Mon, 24 Dec 2001

Can we rely on our consumption for growth?

Ari A. Perdana, School of Economics, University of Indonesia, Centre for Strategic and International Studies, Jakarta

It was only half a year ago that Chief Economic Minister Dorodjatun Kuntjoro-Jakti said the country's economic recovery would depend on the external economy, particularly foreign investment and loans. The economy requires foreign investment to stimulate the private sector and create employment. Meanwhile, foreign loans are needed to finance the government's budget deficit.

However, as global economic prospects turn gloomy, external factors can no longer be relied upon to stimulate a domestic economic recovery. Responding to the situation, the government has switched its strategy by focusing on domestic consumption as the engine of next year's economic growth.

There are no ideological reasons for this policy switch; it is purely pragmatic and logical. When the government budget and private investment are inadequate sources of growth, domestic consumption is the only remaining element of the Keynesian macroeconomic equation.

There are reasons for relying on domestic consumption. In the past two years, domestic consumption has been the main source of economic growth, as measured by changes in gross domestic product (GDP). This has been reflected in statistical data as well as in the real world: for instance, the constantly crowded shopping malls and electronic and automotive exhibitions. The reported rise in electricity, fuel and telephone usage provides further evidence.

Dorodjatun has also pointed out that robust domestic activity has attracted smuggling and illegal imports.

But to what extent can economic recovery rely on domestic consumption? There are three things to note before deriving a conclusion.

First, the high consumption level for the past two years has been driven by the consumption habits of the middle and high- income groups. It has not been a general increase in the purchasing power of the whole society.

During the crisis, these segments preferred to store their wealth in banks or foreign currency. After the peak of the crisis, and having earned additional income from interest and foreign exchange, these groups resumed their postponed consumption. It is questionable whether this level of consumption can be maintained if the economy is still muddling along, or if the rupiah remains weak.

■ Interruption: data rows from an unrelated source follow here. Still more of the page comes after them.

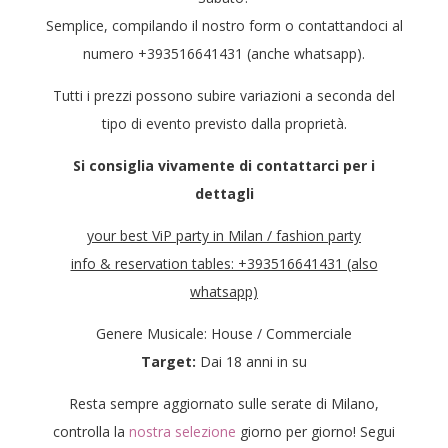
Semplice, compilando il nostro form o contattandoci al
numero +393516641431 (anche whatsapp).
Tutti i prezzi possono subire variazioni a seconda del
tipo di evento previsto dalla proprietà.
Si consiglia vivamente di contattarci per i
dettagli
your best ViP party in Milan / fashion party
info & reservation tables: +393516641431 (also
whatsapp)
Genere Musicale: House / Commerciale
Target:
Dai 18 anni in su
Resta sempre aggiornato sulle serate di Milano,
controlla la
nostra selezione
giorno per giorno! Segui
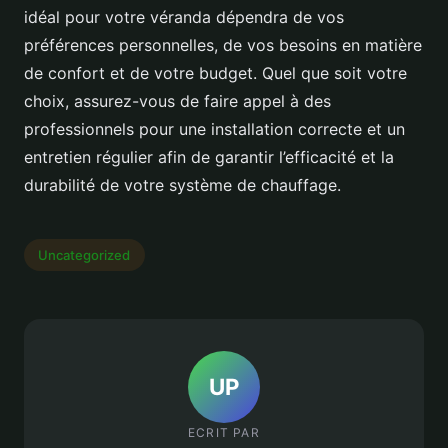
idéal pour votre véranda dépendra de vos
préférences personnelles, de vos besoins en matière
de confort et de votre budget. Quel que soit votre
choix, assurez-vous de faire appel à des
professionnels pour une installation correcte et un
entretien régulier afin de garantir l’efficacité et la
durabilité de votre système de chauffage.
Uncategorized
UP
ECRIT PAR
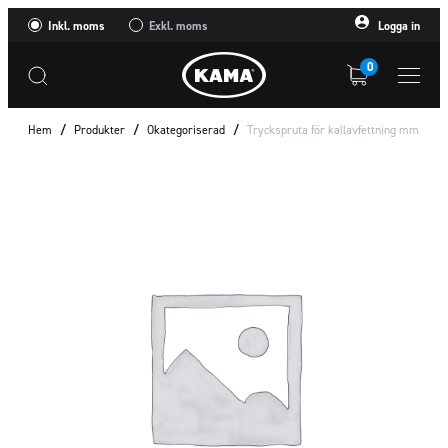
Inkl. moms
Exkl. moms
Logga in
0
Hem
/
Produkter
/
Okategoriserad
/
Tryckspruta för kallavfettning mm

Second, it is important to boost the consumption and increase the purchasing power of the whole society, not only the middle and high-income strata.

This suggests other types of policy, especially controlling inflation and alleviating poverty. However, in reality there may be policy conflicts. The main instrument for tackling inflation is currently high interest rates, which are naturally a constraint on high consumption and economic growth.

On the other hand, poverty alleviation strategies will still depend on the government's fiscal policies, through subsidies and other development spending. Nonetheless, the room to provide such a fiscal stimulus is very small.

Third, also on the fiscal side, increasing purchasing power requires a loose taxation policy. But at the same time the government is desperate to boost its domestic revenue, including income tax. This is another policy conflict, and clearly it is hard for the government to set its priorities.

Hence, boosting domestic consumption may look simple in the textbooks, but will not be so simple in reality. Furthermore, it is important not to think of consumption as a possible long-term solution for economic recovery.

We cannot expect consumers to increase their spending infinitely. Besides, it is unrealistic to expect consumption to grow if the economy does not produce. So, the long-term solution is to increase the production capacity of the economy. To achieve that, there are two immediate tasks that need to be addressed.

First, boost investment. New investments directly increase the production capacity in the real sector, create demand for labor and provide new jobs.

Second, accelerate the privatization and asset restructuring process. This will generate revenue to finance the government's budget deficit and provide greater room for fiscal stimulus. This means more funds for subsidies and development spending. Too many assets under the government's control burden both the government and the economy as a whole, since it reflects an inefficient allocation of resources.

In conclusion, boosting domestic consumption is a complement to, not a substitute for, the long-term solution.